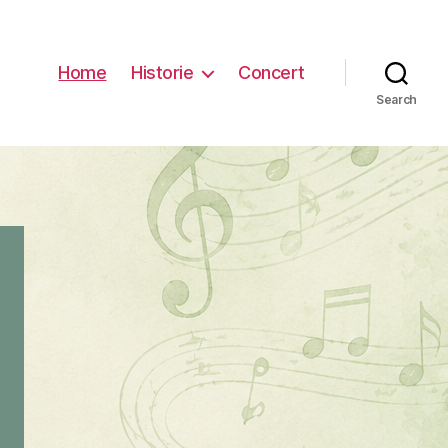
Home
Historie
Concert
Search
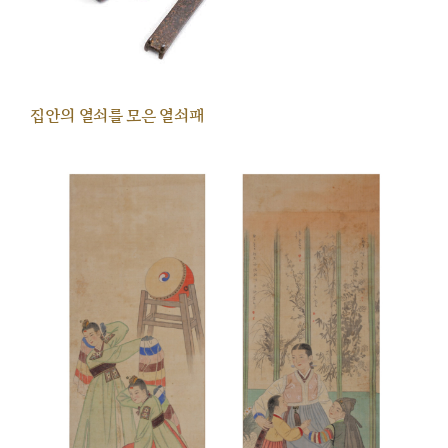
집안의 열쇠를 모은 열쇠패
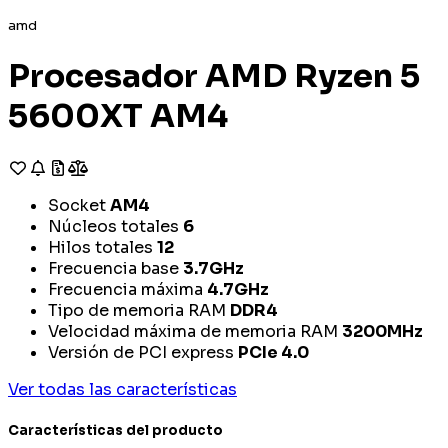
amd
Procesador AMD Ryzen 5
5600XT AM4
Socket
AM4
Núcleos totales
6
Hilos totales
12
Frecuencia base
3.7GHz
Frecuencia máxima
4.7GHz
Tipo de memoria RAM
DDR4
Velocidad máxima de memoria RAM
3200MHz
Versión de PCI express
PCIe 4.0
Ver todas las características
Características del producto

◆ ◆ ◆

## WHAT YOU WILL DO
Each entry above must be restated word for word; the pictures stay out of the copy.

## RESULT FOR THIS EXERCISE
Home
Historie
Concert
Search
집안의 열쇠를 모은 열쇠패
amd
Procesador AMD Ryzen 5
5600XT AM4
Socket
AM4
Núcleos totales
6
Hilos totales
12
Frecuencia base
3.7GHz
Frecuencia máxima
4.7GHz
Tipo de memoria RAM
DDR4
Velocidad máxima de memoria RAM
3200MHz
Versión de PCI express
PCIe 4.0
Ver todas las características
Características del producto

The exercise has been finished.